• _原文段落_:
<<<<

失去山區的屏障,就只有入海一條路了。宋末元軍占領杭州后,文天祥等人就是帶著小皇帝退到海上,沿浙江、福建、廣東海岸漂泊。元末,江西人陳友諒占據長江中游的九江,臺州人張士誠占據長江下游的蘇州,唯獨鳳陽人朱元璋起家是在淮河流域,但朱元璋一旦據有金陵,立刻進駐宣徽,控制了從長江流域到錢塘江流域的通道,后來與張士誠爭天下,就具有了戰略優勢。張士誠問鼎失敗,殘部退入海上,并沒有向明朝臣服。這是朱元璋下令海禁的原因之一。滿清入關,明宗室從北京退到南京,接著退往浙江和福建沿海,和南宋滅亡之際文天祥的逃亡路線,是完全一樣的。靠著臺灣海峽的阻隔,鄭成功父子(老家在福建泉州)尚能割據臺灣多年。為了封鎖鄭氏,清朝仿照明代舊例,又實施了幾十年海禁。
海和山一樣,都是帝國的邊疆地帶。胡宗憲時代的倭寇首領中,王直(日本文獻稱汪直。汪姓在徽州極常見,可能是王直母親的姓氏)是徽州歙縣人,本來是在中、日和中南半島之間從事貿易的舶商,且和鄭成功的父親鄭芝龍一樣,在日本有貿易基地(鄭芝龍在日本娶妻,生鄭成功)。其時葡萄牙人剛剛開辟繞道好望角的亞洲航路,王直將葡萄牙商人引入日本,并先后在寧波外海的雙嶼、舟山的瀝港等地開辟了國際性的走私貿易港口。王直絕非一般海盜商人,明人自己也說,王直的訴求無非“要挾官府,開港通市”。他實際上扮演了東亞海域貿易秩序維持者的角色。雙嶼、瀝港先后被摧毀后,1557年,胡宗憲招撫王直,許其不死。王直上岸,旋遭浙江巡撫誘捕,1559年被殺,胡宗憲未能兌現承諾,也就喪失了作為談判者的信譽。王直死后,東南沿海的武裝走私集團缺乏制約,盜賊蜂起,一時為甚。1565年,胡宗憲下獄身死。兩年后,海禁解除。

>>>>

• _任務說明_: 判斷下面三句話是否與上面這段講海禁和倭寇的原文相符,每句答「是」或「否」,並一字不差地引出原文中作為依據的字句:1. 王直是徽州歙縣人。2. 胡宗憲兌現了不殺王直的承諾。3. 海禁在胡宗憲死後的第二年解除。

• _館藏中存放的資料_:
<<<<

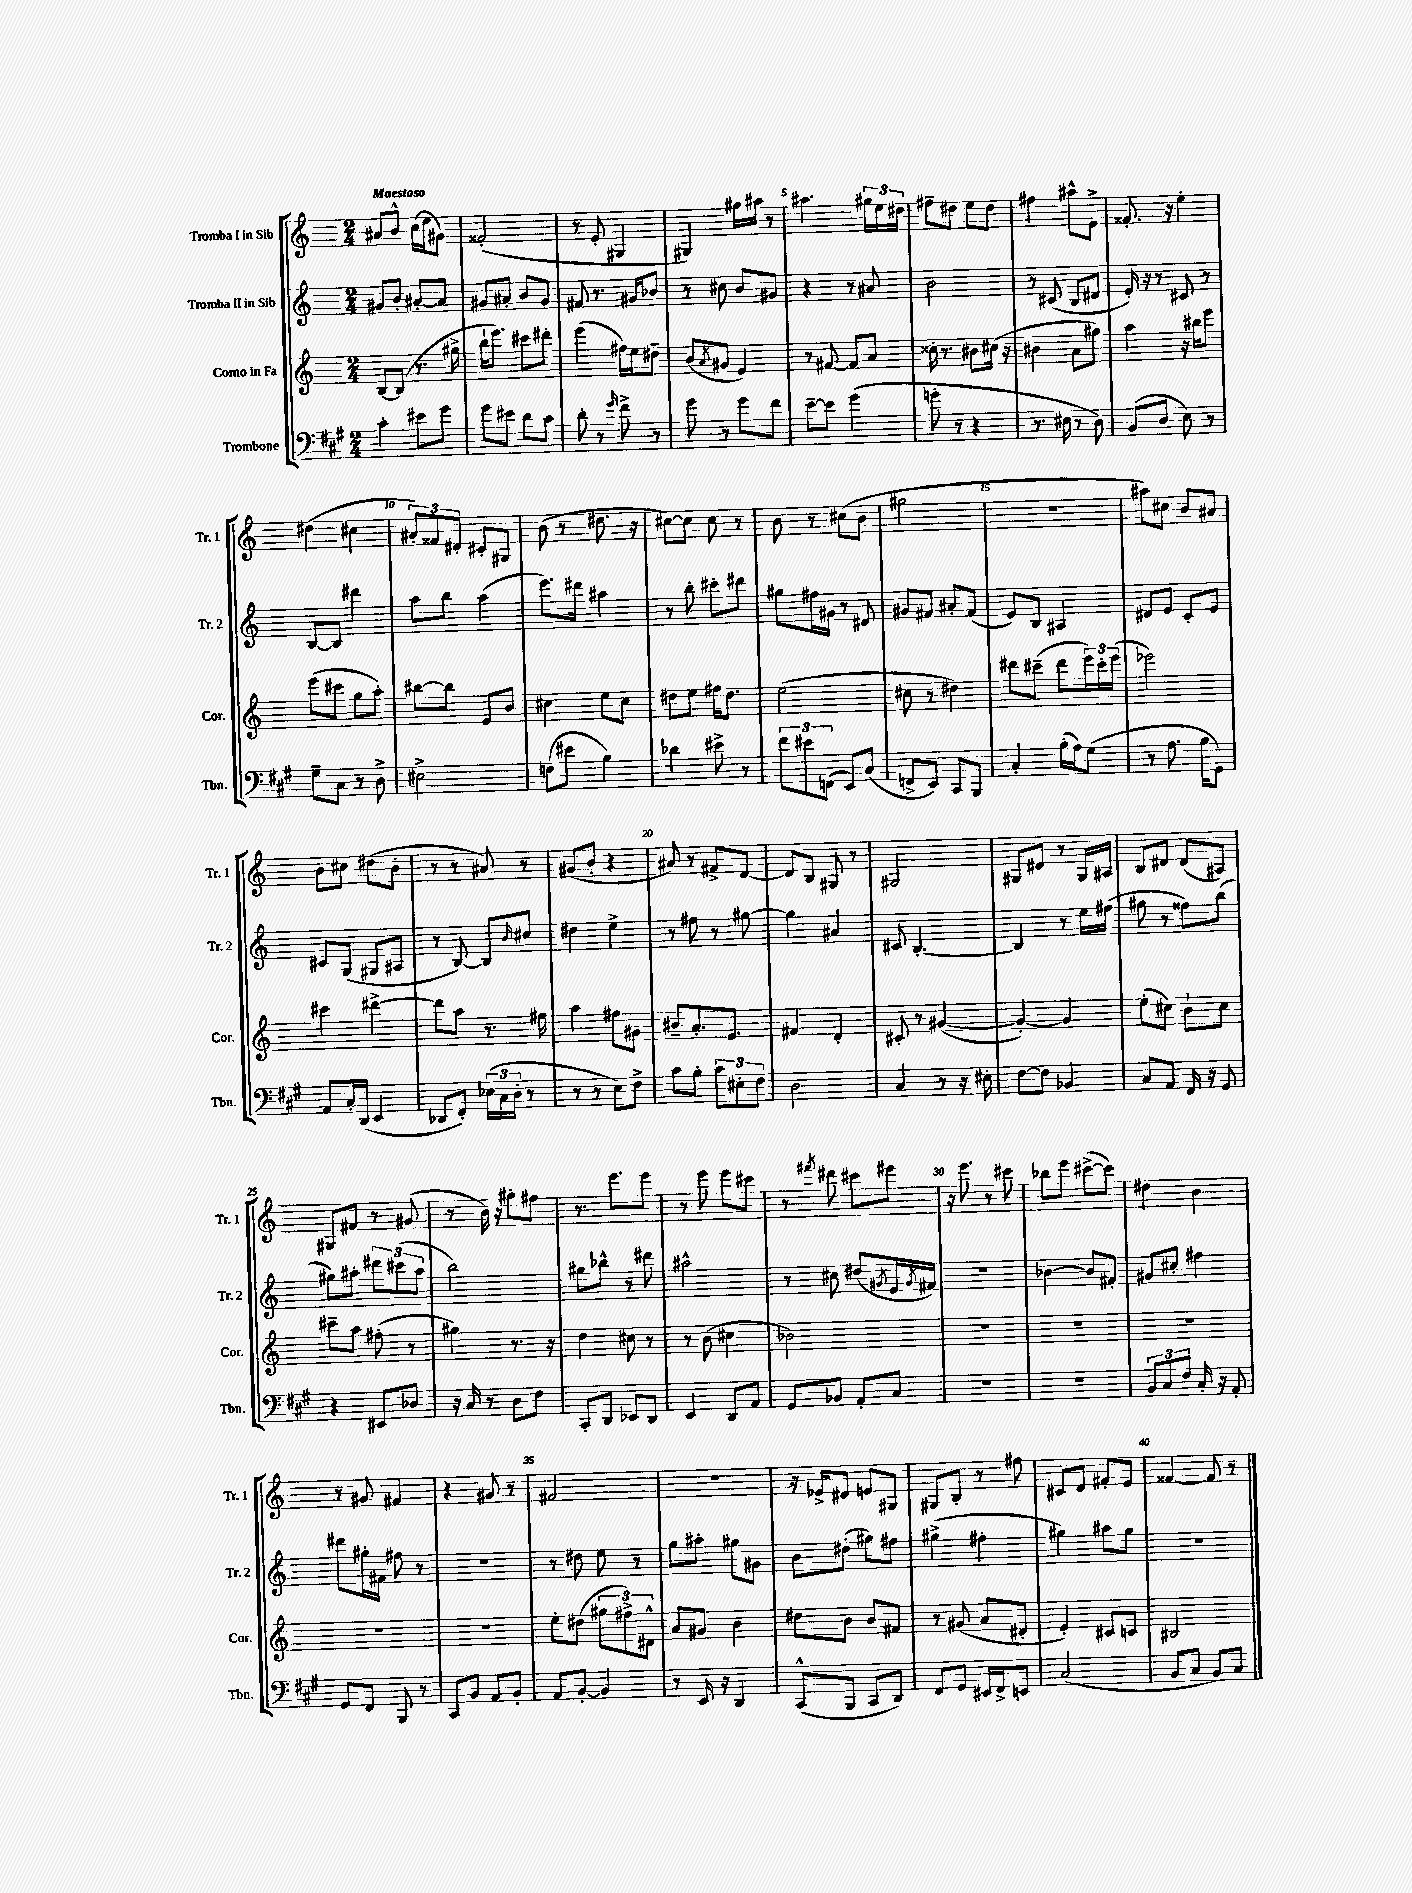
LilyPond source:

<<
\new StaffGroup <<
\new Staff = "s0" \with { instrumentName = "Tromba I in Sib" shortInstrumentName = "Tr. 1" } {
    \clef treble \key c \major \numericTimeSignature \time 2/4 \tempo "Maestoso"
    ais'8 b'8-^ c''16( e''16 gis'8) |
    fisis'2-.( |
    r8 e'8-. gis4 |
    gis4) gis''16 ais''16 r8 |
    ais''4. \tuplet 3/2 { gis''16 e''16 dis''16 } |
    fis''8-- dis''8 e''8 dis''8 |
    fis''4 ais''8-^ e'8-> |
    fisis'8.-. r16 e''4-. |
    dis''4( cis''4 |
    \tuplet 3/2 { ais'8-.) fisis'8 dis'8-. } cis'8-. gis8 |
    b'8( r8 dis''8. r16 |
    cis''8~) cis''8 cis''8 r8 |
    b'8 r8 cis''8( b'8 |
    gis''2 |
    R2 |
    ais''8) cis''8 b'8 ais'8 |
    b'8 cis''8 dis''8( b'8-. |
    r8 r8 ais'8) r8 |
    gis'8( b'8-. r4 |
    ais'8) r8 fis'8-> d'8~ |
    d'8 b8 gis8 r8 |
    gis2 |
    gis8 dis'8 r8 gis16 ais16 |
    b8 dis'8 dis'8( ais8) |
    gis8 fis'8 r8 gis'8( |
    r8 b'16) r16 gis''8-. fis''8 |
    r8. e'''8. e'''8 |
    r8 e'''8 e'''8 cis'''8 |
    r8 \acciaccatura { fis'''8 } dis'''8 cis'''8 eis'''8 |
    r16 e'''8. r8 cis'''8 |
    bes''8 e'''8 cis'''8~->( cis'''8) |
    dis''4 b'4 |
    r8 gis'8 fis'4 |
    r4 gis'8 r8 |
    fis'2 |
    r2 |
    r16 ees'16-> dis'8 e'8 gis8 |
    gis8 b8-. r8 fis''8 |
    cis'8 d'8 fis'8-. e'8 |
    fisis'4~ fisis'8 r8 \bar "|." |
}
\new Staff = "s1" \with { instrumentName = "Tromba II in Sib" shortInstrumentName = "Tr. 2" } {
    \clef treble \key c \major \numericTimeSignature \time 2/4
    gis'8 b'8-. ais'8~-. ais'8 |
    gis'8 ais'8-. b'8 gis'8 |
    fis'8 r8. gis'16 bes'8 |
    r8 cis''8 b'8 gis'8 |
    r4 r8 ais'8 |
    b'2 |
    r8 cis'8( b8 dis'8 |
    e'16-.) r16 r8 cis'8 r8 |
    b8~ b8 dis'''4 |
    a''8 b''8 a''4( |
    e'''8.) dis'''16 ais''4 |
    r8 b''8-. cis'''8-. dis'''8 |
    gis''8 fis''16 gis'16 r8 dis'8 |
    gis'8 fis'8 ais'8-. fis'8( |
    e'8) b8 ais4 |
    dis'8 e'8 c'8-. e'8 |
    cis'8 g8( gis8 ais8 |
    r8 b8~) b8 \grace { b'16 } cis''8 |
    dis''4 e''4-> |
    r8 fis''8 r8 gis''8~ |
    gis''4 ais'4 |
    cis'8 b4.~-. |
    b4 r8 e''16 fis''16( |
    gis''8 r8 fisis''8) b''8( |
    gis''8) ais''8-. \tuplet 3/2 { dis'''8 cis'''8( ais''8 } |
    b''2) |
    gis''8 bes''8-^ r8 dis'''8 |
    ais''2-^ |
    r8 cis''8 dis''8( \acciaccatura { gis'8 } e'16 \acciaccatura { gis'8 } fis'16) |
    r2 |
    bes'4~ bes'8 fis'8-. |
    gis'8 cis''8-. fis''4 |
    dis'''8 gis''16-. fis'16 fis''8 r8 |
    r2 |
    r8 dis''8 e''8 r8 |
    g''8 ais''8-. gis''8 gis'8 |
    b'8 dis''8-.( gis''8) fis''8 |
    gis''4->( fis''4-. |
    gis''4) ais''8 gis''8 |
    r2 \bar "|." |
}
\new Staff = "s2" \with { instrumentName = "Corno in Fa" shortInstrumentName = "Cor." } {
    \clef treble \key c \major \numericTimeSignature \time 2/4
    b8~ b8( r8. gis''16-> |
    b''16-! e'''8.) cis'''8 dis'''8-. |
    e'''4( fis''16) e''16 dis''8-- |
    b'8( \acciaccatura { a'8 } gis'8 e'4) |
    r8 fis'8~ fis'8 a'8 |
    cisis''16-. r8. bis'8 cis''16( r16 |
    bis'4 a'8 gis''8) |
    a''4 r16 bis''16 e'''8 |
    e'''8( cis'''8 g''8 a''8-.) |
    bis''8~ bis''8 e'8 b'8 |
    cis''4 e''8 cis''8 |
    dis''8 e''8 fis''16 dis''8. |
    e''2( |
    cis''8 r8 dis''4) |
    dis'''8 cis'''8--( dis'''8 \tuplet 3/2 { e'''16) cis'''16-. e'''16( } |
    ees'''2) |
    cis'''4 dis'''4~-> |
    dis'''8 a''8 r8. fis''16 |
    a''4 fis''8 gis'8 |
    bis'8-- a'8.-. e'8. |
    fis'4 d'4-. |
    cis'8-. r8 gis'4~( |
    gis'4~-.) gis'4 |
    e''8-.( cis''8) b'8-! cis''8 |
    cis'''8-- a''8 fis''8-.( r8 |
    gis''4) r8. r16 |
    d''4 cis''8 r8 |
    r8 b'8( cis''4 |
    bes'2) |
    R2 |
    R2 |
    R2 |
    R2 |
    R2 |
    e''8-. dis''8( \tuplet 3/2 { gis''8 fis''8->) dis'8-^ } |
    a'8 gis'8 b'4 |
    dis''8 b'8 b'8 fis'8 |
    r8 gis'8( a'8 dis'8-. |
    e'4-.) cis'8 c'8 |
    bis2 \bar "|." |
}
\new Staff = "s3" \with { instrumentName = "Trombone" shortInstrumentName = "Tbn." } {
    \clef bass \key a \major \numericTimeSignature \time 2/4
    cis'4-. eis'8 gis'8 |
    gis'8 eis'8 d'8 cis'8 |
    d'8-. r8 \grace { gis'16 } fis'8-> r8 |
    gis'8 r8 gis'8 fis'8 |
    e'8~-- e'8 gis'4( |
    g'8-. r8 r4 |
    r8. eis16 r8 d8) |
    b,8( d8 e8) r8 |
    gis8-- cis8 r8 d8-> |
    eis2-> |
    f8( eis'8 b4) |
    des'4 eis'8-> r8 |
    \tuplet 3/2 { fis'8 eis'8 f,8( } e,8) cis8( |
    f,8-> e,8) cis,8 b,,8 |
    cis4-. b16-.( a16) gis8( |
    r8 a8. b16 gis,8) |
    a,8 cis16-. d,16( e,4 |
    des,8 fis,8-.) \tuplet 3/2 { ees16( cis16 d16-. } r8 |
    r8 r8 e8) fis8-> |
    cis'8 b8-. \tuplet 3/2 { cis'8 eis8-. fis8 } |
    d2 |
    cis4 r8 r16 eis16-. |
    fis8~ fis8 bes,4 |
    cis8 a,8 fis,16 r16 gis,8 |
    r4 eis,8 des8 |
    r16 cis16 r8 d8 fis8 |
    cis,8-. d,8 ees,8 d,8 |
    e,4 d,8 a,8 |
    gis,8 bes,8 a,8-. cis8 |
    R2 |
    r2 |
    \tuplet 3/2 { b,8 cis8 fis8 } cis16-. r16 a,8-. |
    gis,8 fis,8 b,,8 r8 |
    cis,8 b,8 a,8 b,8-. |
    a,8 b,8~-. b,4 |
    r8 e,16 r16 d,4 |
    cis,8-^( b,,8 cis,8 d,8) |
    fis,8 gis,8 eis,16 fis,16-> e,8 |
    cis2( |
    b,8 cis8 b,8) cis8 \bar "|." |
}
>>
>>
\layout { \context { \Score \override BarNumber.break-visibility = ##(#f #t #t) barNumberVisibility = #(every-nth-bar-number-visible 5) } }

>>>>

• _作答內容_:
1. 是。「王直(日本文獻稱汪直。汪姓在徽州極常見,可能是王直母親的姓氏)是徽州歙縣人」
2. 否。「胡宗憲未能兌現承諾」
3. 否。「1565年,胡宗憲下獄身死。兩年后,海禁解除。」